Jerome S. Bernstein, M.A.P.C., NCPsyA., is a Jungian Analyst in private practice and a senior analyst on the teaching faculty of the C.G. Jung Institute of Santa Fe. For forty-five years he has been involved with Native elders, culture, and ceremony; he was a consultant and lobbyist in Washington D.C. for the Navajo Nation, and he helped establish the autonomous Department of Diné Education. Several of his publications focus on healing and treating the current collective dissociation, which is manifest in the global climate change crisis. He is the author of Living in the Borderland: The Evolution of Consciousness and the Challenge of Healing Trauma (Routledge 2005) and the co-editor, along with Philip Deloria, of C.G. Jung and the Sioux Traditions by Vine Deloria, Jr. (Spring Books: 2009).
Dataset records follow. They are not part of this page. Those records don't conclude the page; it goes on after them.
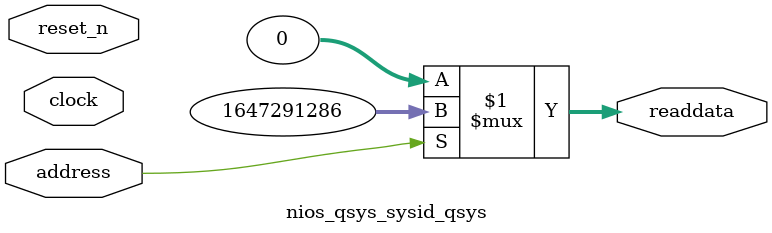
<source format=v>



// synthesis translate_off
`timescale 1ns / 1ps
// synthesis translate_on

// turn off superfluous verilog processor warnings 
// altera message_level Level1 
// altera message_off 10034 10035 10036 10037 10230 10240 10030 

module nios_qsys_sysid_qsys (
               // inputs:
                address,
                clock,
                reset_n,

               // outputs:
                readdata
             )
;

  output  [ 31: 0] readdata;
  input            address;
  input            clock;
  input            reset_n;

  wire    [ 31: 0] readdata;
  //control_slave, which is an e_avalon_slave
  assign readdata = address ? 1647291286 : 0;

endmodule



</source>
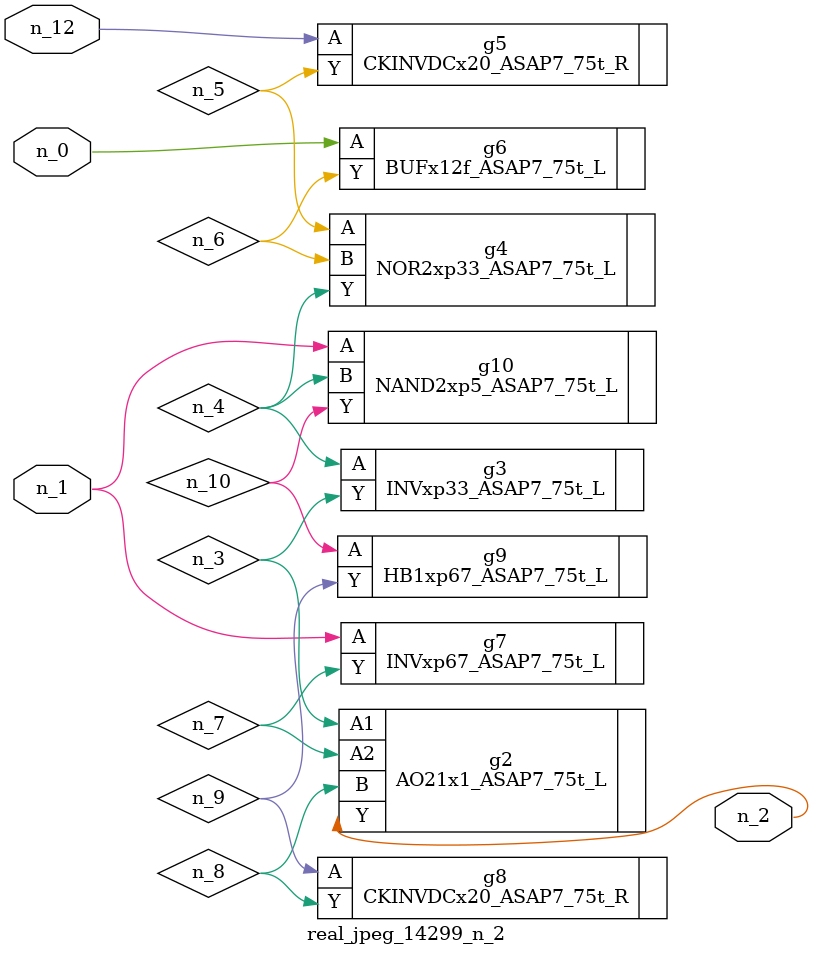
<source format=v>
module real_jpeg_14299_n_2 (n_12, n_1, n_0, n_2);

input n_12;
input n_1;
input n_0;

output n_2;

wire n_5;
wire n_4;
wire n_8;
wire n_6;
wire n_7;
wire n_3;
wire n_10;
wire n_9;

BUFx12f_ASAP7_75t_L g6 ( 
.A(n_0),
.Y(n_6)
);

INVxp67_ASAP7_75t_L g7 ( 
.A(n_1),
.Y(n_7)
);

NAND2xp5_ASAP7_75t_L g10 ( 
.A(n_1),
.B(n_4),
.Y(n_10)
);

AO21x1_ASAP7_75t_L g2 ( 
.A1(n_3),
.A2(n_7),
.B(n_8),
.Y(n_2)
);

INVxp33_ASAP7_75t_L g3 ( 
.A(n_4),
.Y(n_3)
);

NOR2xp33_ASAP7_75t_L g4 ( 
.A(n_5),
.B(n_6),
.Y(n_4)
);

CKINVDCx20_ASAP7_75t_R g8 ( 
.A(n_9),
.Y(n_8)
);

HB1xp67_ASAP7_75t_L g9 ( 
.A(n_10),
.Y(n_9)
);

CKINVDCx20_ASAP7_75t_R g5 ( 
.A(n_12),
.Y(n_5)
);


endmodule
</source>
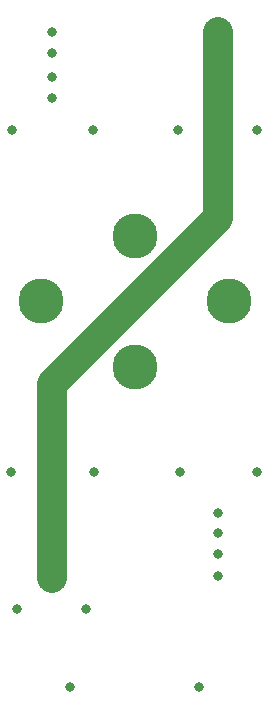
<source format=gbl>
G04 #@! TF.GenerationSoftware,KiCad,Pcbnew,(5.1.8)-1*
G04 #@! TF.CreationDate,2020-11-25T14:47:02+01:00*
G04 #@! TF.ProjectId,GN_BatteryHolder,474e5f42-6174-4746-9572-79486f6c6465,1.0*
G04 #@! TF.SameCoordinates,PX8f0d180PY5f5e100*
G04 #@! TF.FileFunction,Copper,L2,Bot*
G04 #@! TF.FilePolarity,Positive*
%FSLAX46Y46*%
G04 Gerber Fmt 4.6, Leading zero omitted, Abs format (unit mm)*
G04 Created by KiCad (PCBNEW (5.1.8)-1) date 2020-11-25 14:47:02*
%MOMM*%
%LPD*%
G01*
G04 APERTURE LIST*
G04 #@! TA.AperFunction,ComponentPad*
%ADD10C,3.810000*%
G04 #@! TD*
G04 #@! TA.AperFunction,ViaPad*
%ADD11C,0.800000*%
G04 #@! TD*
G04 #@! TA.AperFunction,Conductor*
%ADD12C,2.500000*%
G04 #@! TD*
G04 APERTURE END LIST*
D10*
X0Y7549900D03*
X0Y-3549900D03*
X-7937500Y2000000D03*
X7937500Y2000000D03*
D11*
X-5500000Y-30700000D03*
X5400000Y-30700000D03*
X-3600000Y16500000D03*
X-10400000Y16500000D03*
X-7000000Y24800000D03*
X-7000000Y23000000D03*
X-7000000Y21000000D03*
X-7000000Y19200000D03*
X10300000Y-12500000D03*
X3800000Y-12500000D03*
X7000000Y-21300000D03*
X7000000Y-19400000D03*
X7000000Y-17600000D03*
X7000000Y-15900000D03*
X-7000000Y-9250000D03*
X-10500000Y-12500000D03*
X-3500000Y-12500000D03*
X-10000000Y-24100000D03*
X-4200000Y-24100000D03*
X10300000Y16500000D03*
X3600000Y16500000D03*
X-7000000Y-16400000D03*
X-7000000Y-18100000D03*
X-7000000Y-19600000D03*
X-7000000Y-21400000D03*
X7000000Y19300000D03*
X7000000Y20900000D03*
X7000000Y22800000D03*
X7000000Y24800000D03*
D12*
X-7000000Y-5000000D02*
X7000000Y9000000D01*
X7000000Y9000000D02*
X7000000Y24800000D01*
X-7000000Y-21400000D02*
X-7000000Y-5000000D01*
M02*

</source>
Lisa A. Pounders, Ph.D., holds a Ph.D. in depth psychology and an MA in humanities from Pacifica Graduate Institute. She teaches graduate students as an adjunct at Pacifica Graduate Institute, freelance consults with individuals and organizations, and is the Community Programs Manager for the C. G. Jung Institute of Santa Fe. Lisa has published several articles in peer- reviewed journals and is the poetry editor for the Journal of Jungian Scholarly Studies. Living in northern New Mexico, she also writes, knits, and loves exploring the trails and wild places there.